When writing code the professional writes first for clarity and to make the code work (yeah, obvious I know). Only once the code is working will they worry about optimising. Arguing over whether a for loop is faster than a while loop in compiler xyz is something best left to amateurs (or compiler designers). Here’s the thing, we mere mortals can only know which parts of our code need to be optimised once we can measure its performance. The ‘premature optimisation’ of code is a leading cause of shitty over-complex code. Some amateur thinks they know that accessing hash tables is microseconds slower than array accesses in some programming language, so they torture their code to use array even though the problem is better suited to hash tables. This takes them hours longer to develop and debug, the code is a tangled mess but, ’hey! it runs 3 milliseconds faster than the hash version’. Great, but this code is invoked once every minute in real use scenarios. Was all that effort worth it? Is your dog shit code easy to maintain?
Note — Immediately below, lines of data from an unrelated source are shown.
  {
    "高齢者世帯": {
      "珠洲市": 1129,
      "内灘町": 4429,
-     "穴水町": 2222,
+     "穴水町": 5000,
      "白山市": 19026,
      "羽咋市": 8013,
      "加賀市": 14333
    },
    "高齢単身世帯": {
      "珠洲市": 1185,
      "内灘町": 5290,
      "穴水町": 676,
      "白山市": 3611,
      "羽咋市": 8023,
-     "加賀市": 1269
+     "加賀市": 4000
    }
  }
Contrast with the professional. Take the problem. Solve the problem in as clear a way as possible. Run the code. Does it work? Yes. Is it fast enough for the situation? Yes. Is it resource efficient enough? Yes. Job done, move on. Result? Clear, maintainable code that satisfies the problem and was quickly developed. It’s easier to debug and maintain because it is clearly written.
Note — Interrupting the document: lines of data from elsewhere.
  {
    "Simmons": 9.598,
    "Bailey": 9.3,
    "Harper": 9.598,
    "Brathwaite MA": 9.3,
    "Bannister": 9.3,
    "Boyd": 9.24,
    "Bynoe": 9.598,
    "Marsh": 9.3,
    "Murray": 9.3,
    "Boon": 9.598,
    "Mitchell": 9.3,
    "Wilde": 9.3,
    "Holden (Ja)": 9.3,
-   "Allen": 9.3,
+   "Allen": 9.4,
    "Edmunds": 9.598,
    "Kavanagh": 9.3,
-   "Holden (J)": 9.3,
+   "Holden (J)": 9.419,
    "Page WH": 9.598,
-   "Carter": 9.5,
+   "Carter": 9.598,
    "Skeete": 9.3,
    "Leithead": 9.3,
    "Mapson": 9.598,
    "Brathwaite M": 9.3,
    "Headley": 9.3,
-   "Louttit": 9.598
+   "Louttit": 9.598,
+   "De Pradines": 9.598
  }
Suppose one of the conditions is not satisfied? If the clearly written code does not run fast enough? No problem. Now the professional starts looking at optimisation. First, the professional does not assume they know where the problem lies, they measure the scale of the problem. Use performance and coverage tools to figure out precisely where the code is being held up. Only then do they start changing things around. It may turn out that the hash/array access times are an insignificant factor. Let’s say we have a loop over some data that’s slowing our code. Can I do a simple test to avoid that loop all together in some circumstances? Have I got a loop within a loop (a very common costly process), can I unpack these loops or short-circuit the loops? If so, does this clear my performance bottleneck? If yes, then that’s the problem solved. If no, then maybe, just maybe, it’s time to use array rather than hash2.
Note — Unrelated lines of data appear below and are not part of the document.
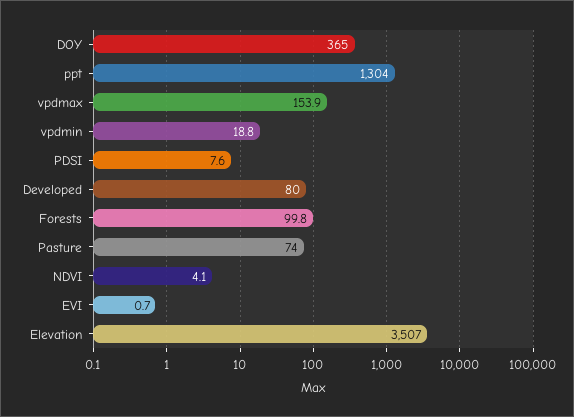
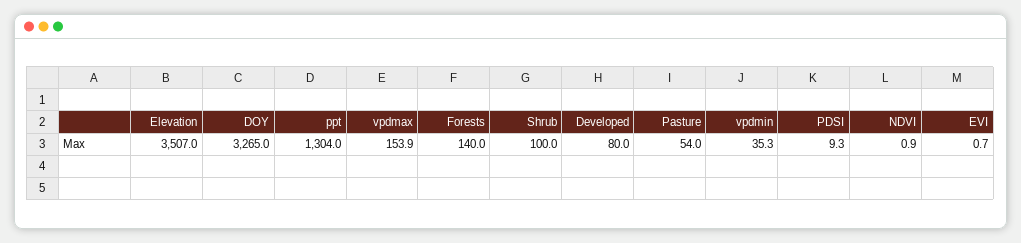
  {
-   "DOY": 365,
+   "DOY": 3265,
    "ppt": 1304,
    "vpdmax": 153.9,
-   "vpdmin": 18.8,
+   "vpdmin": 35.3,
-   "PDSI": 7.6,
+   "PDSI": 9.3,
    "Developed": 80,
-   "Forests": 99.8,
+   "Forests": 140,
-   "Pasture": 74,
+   "Pasture": 54,
-   "NDVI": 4.1,
+   "NDVI": 0.9,
    "EVI": 0.7,
-   "Elevation": 3507
+   "Elevation": 3507,
+   "Shrub": 100
  }

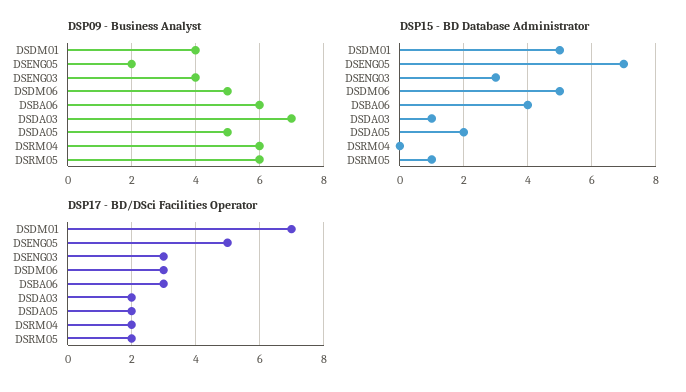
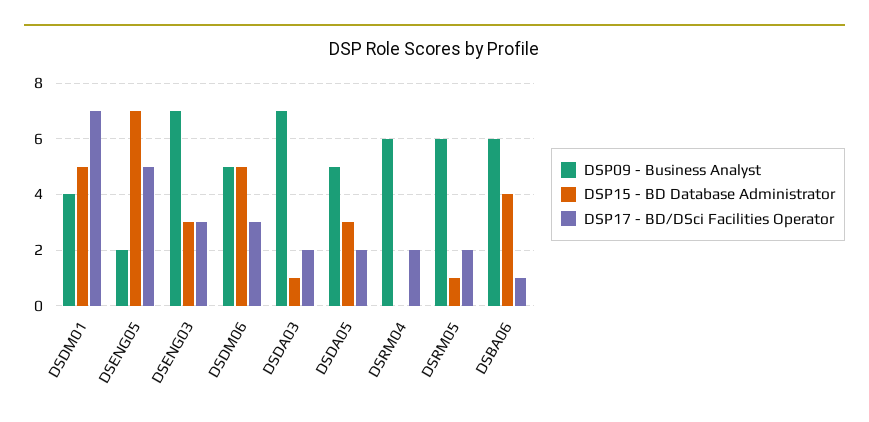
  {
    "DSP09 - Business Analyst": {
      "DSDM01": 4,
      "DSENG05": 2,
-     "DSENG03": 4,
+     "DSENG03": 7,
      "DSDM06": 5,
      "DSBA06": 6,
      "DSDA03": 7,
      "DSDA05": 5,
      "DSRM04": 6,
      "DSRM05": 6
    },
    "DSP15 - BD Database Administrator": {
      "DSDM01": 5,
      "DSENG05": 7,
      "DSENG03": 3,
      "DSDM06": 5,
      "DSBA06": 4,
      "DSDA03": 1,
-     "DSDA05": 2,
+     "DSDA05": 3,
      "DSRM04": 0,
      "DSRM05": 1
    },
    "DSP17 - BD/DSci Facilities Operator": {
      "DSDM01": 7,
      "DSENG05": 5,
      "DSENG03": 3,
      "DSDM06": 3,
-     "DSBA06": 3,
+     "DSBA06": 1,
      "DSDA03": 2,
      "DSDA05": 2,
      "DSRM04": 2,
      "DSRM05": 2
    }
  }

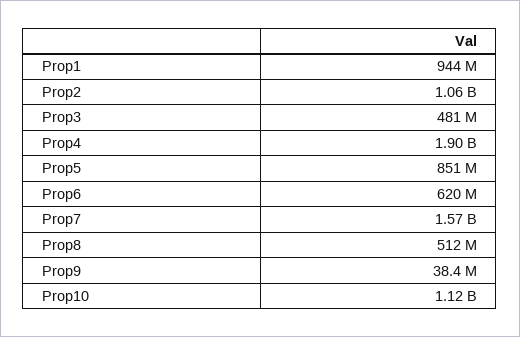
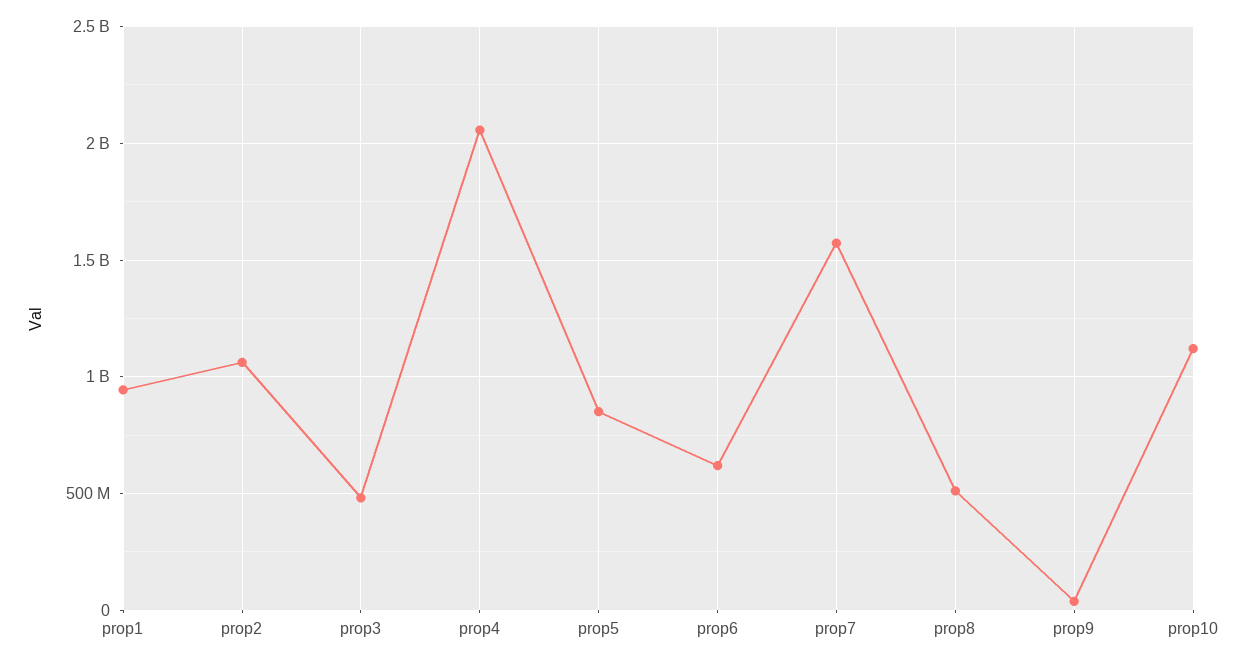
  {
    "Prop1": 944000000,
    "Prop2": 1060000000,
    "Prop3": 481000000,
-   "Prop4": 1900000000,
+   "Prop4": 2050000000,
    "Prop5": 851000000,
    "Prop6": 620000000,
    "Prop7": 1570000000,
    "Prop8": 512000000,
    "Prop9": 38400000,
    "Prop10": 1120000000
  }

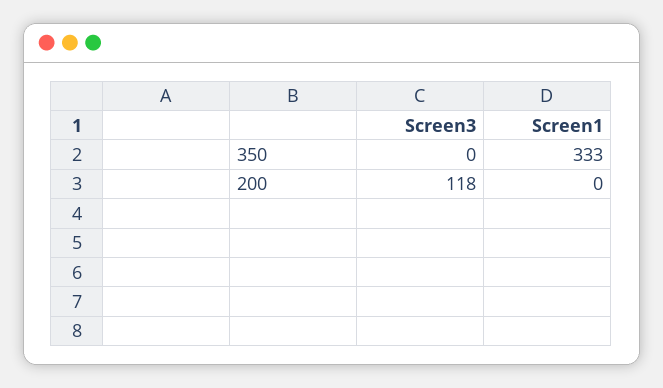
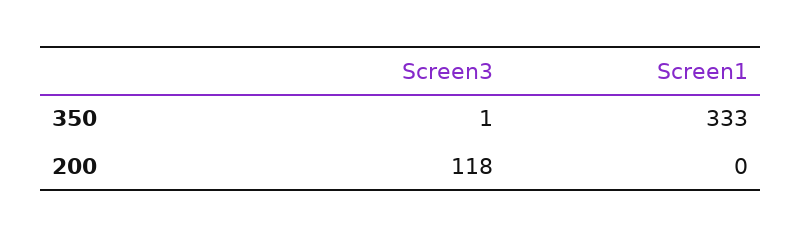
  {
    "Screen3": {
-     "350": 0,
+     "350": 1,
      "200": 118
    },
    "Screen1": {
      "350": 333,
      "200": 0
    }
  }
At this point the amateur may be feeling very smug because the professional has had to finally admit that ’yes, arrays are an optimization in this case’, but in truth the professional approach will produce better code overall and situations requiring this sort of fine optimisation are the exception rather than the rule. In over 30 years of working IT I can count on the fingers of one hand the times that I’ve had to perform low-level optimisations. Most optimisations have been less obvious but much grosser (like realising that maintaining a larger session pool, or unpacking nested loops, will solve a problem, rather than fiddling with shaving microseconds of my code3).
Does this mean we should avoid learning more efficient ways of working? No, of course not. Just don’t waste time fussing the detail too early.
1With regards to ViM, learning the general pattern command→movement is definitely useful, as is learning the how to move about ViM. Trust me, you’ll be doing this a lot so forcing yourself to, for example, skip to last line on screen with L (rather then repeatedly mashing j) is going to stick real quick once you’ve overcome the short-term slowdown.
2When making this sort of change leave a comment detailing why you did it. This is one of the circumstances in which extended comments are invaluable.
3Again, don’t get the idea you should simply throw resources at a problem! That sort of thinking results in bloated shitty systems too. It’s about knowing where best to invest your resources—especially you time.